WHAT THE EXERCISE ASKS.
Transcribe exactly the lines that fall between the one holding "Safe Harbor Target." and the one holding "Effective Annual Measurable Objective (EAMO): The", inclusive, from the entries below.

(Saved data entries)

━━━━━━━━━━━━━━━━━━━━

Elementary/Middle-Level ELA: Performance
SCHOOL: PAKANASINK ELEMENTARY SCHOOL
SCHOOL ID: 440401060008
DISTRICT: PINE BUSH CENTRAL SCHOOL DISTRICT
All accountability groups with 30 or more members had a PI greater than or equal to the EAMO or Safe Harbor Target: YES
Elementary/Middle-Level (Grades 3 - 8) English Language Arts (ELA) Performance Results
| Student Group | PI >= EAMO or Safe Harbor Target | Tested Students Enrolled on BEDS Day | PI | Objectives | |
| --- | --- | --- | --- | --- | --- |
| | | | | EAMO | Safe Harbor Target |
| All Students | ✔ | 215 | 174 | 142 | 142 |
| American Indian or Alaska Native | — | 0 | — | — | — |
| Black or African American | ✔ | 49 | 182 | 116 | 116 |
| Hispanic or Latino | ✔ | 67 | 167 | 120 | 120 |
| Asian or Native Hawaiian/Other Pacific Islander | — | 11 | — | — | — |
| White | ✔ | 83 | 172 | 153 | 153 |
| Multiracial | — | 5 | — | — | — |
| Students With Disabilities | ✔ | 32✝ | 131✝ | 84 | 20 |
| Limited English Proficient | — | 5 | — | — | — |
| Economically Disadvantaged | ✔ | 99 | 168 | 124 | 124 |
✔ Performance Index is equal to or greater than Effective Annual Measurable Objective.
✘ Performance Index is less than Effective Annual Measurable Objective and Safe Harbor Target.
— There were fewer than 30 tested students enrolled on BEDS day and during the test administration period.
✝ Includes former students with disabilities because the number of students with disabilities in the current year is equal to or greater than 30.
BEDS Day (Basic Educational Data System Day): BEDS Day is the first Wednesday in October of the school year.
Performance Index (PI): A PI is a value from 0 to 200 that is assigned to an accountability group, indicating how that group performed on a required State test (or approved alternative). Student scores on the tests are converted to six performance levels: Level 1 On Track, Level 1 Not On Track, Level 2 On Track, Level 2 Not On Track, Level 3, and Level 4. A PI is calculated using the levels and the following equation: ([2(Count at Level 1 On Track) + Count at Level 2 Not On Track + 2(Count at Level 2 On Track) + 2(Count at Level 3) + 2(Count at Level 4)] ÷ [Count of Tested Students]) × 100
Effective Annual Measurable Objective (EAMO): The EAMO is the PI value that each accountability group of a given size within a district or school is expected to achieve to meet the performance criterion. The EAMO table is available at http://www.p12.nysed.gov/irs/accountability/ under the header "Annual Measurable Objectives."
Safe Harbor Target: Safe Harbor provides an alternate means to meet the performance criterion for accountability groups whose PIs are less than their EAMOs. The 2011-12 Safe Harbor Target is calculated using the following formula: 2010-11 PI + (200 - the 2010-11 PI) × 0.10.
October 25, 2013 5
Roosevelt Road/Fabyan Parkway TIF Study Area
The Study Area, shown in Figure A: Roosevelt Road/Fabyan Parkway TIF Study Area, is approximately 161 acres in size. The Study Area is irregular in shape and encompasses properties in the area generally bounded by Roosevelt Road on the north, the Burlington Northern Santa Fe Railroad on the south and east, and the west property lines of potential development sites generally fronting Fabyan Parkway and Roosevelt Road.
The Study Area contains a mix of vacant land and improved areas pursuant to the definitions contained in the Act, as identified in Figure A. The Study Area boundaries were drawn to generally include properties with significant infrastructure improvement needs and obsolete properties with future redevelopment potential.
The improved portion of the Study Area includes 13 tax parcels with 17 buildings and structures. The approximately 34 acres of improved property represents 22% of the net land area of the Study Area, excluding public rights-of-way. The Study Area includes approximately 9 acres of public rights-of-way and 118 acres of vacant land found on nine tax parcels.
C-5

━━━━━━━━━━━━━━━━━━━━

RESPONSE BELOW.
✘ Performance Index is less than Effective Annual Measurable Objective and Safe Harbor Target.
— There were fewer than 30 tested students enrolled on BEDS day and during the test administration period.
✝ Includes former students with disabilities because the number of students with disabilities in the current year is equal to or greater than 30.
BEDS Day (Basic Educational Data System Day): BEDS Day is the first Wednesday in October of the school year.
Performance Index (PI): A PI is a value from 0 to 200 that is assigned to an accountability group, indicating how that group performed on a required State test (or approved alternative). Student scores on the tests are converted to six performance levels: Level 1 On Track, Level 1 Not On Track, Level 2 On Track, Level 2 Not On Track, Level 3, and Level 4. A PI is calculated using the levels and the following equation: ([2(Count at Level 1 On Track) + Count at Level 2 Not On Track + 2(Count at Level 2 On Track) + 2(Count at Level 3) + 2(Count at Level 4)] ÷ [Count of Tested Students]) × 100
Effective Annual Measurable Objective (EAMO): The EAMO is the PI value that each accountability group of a given size within a district or school is expected to achieve to meet the performance criterion. The EAMO table is available at http://www.p12.nysed.gov/irs/accountability/ under the header "Annual Measurable Objectives."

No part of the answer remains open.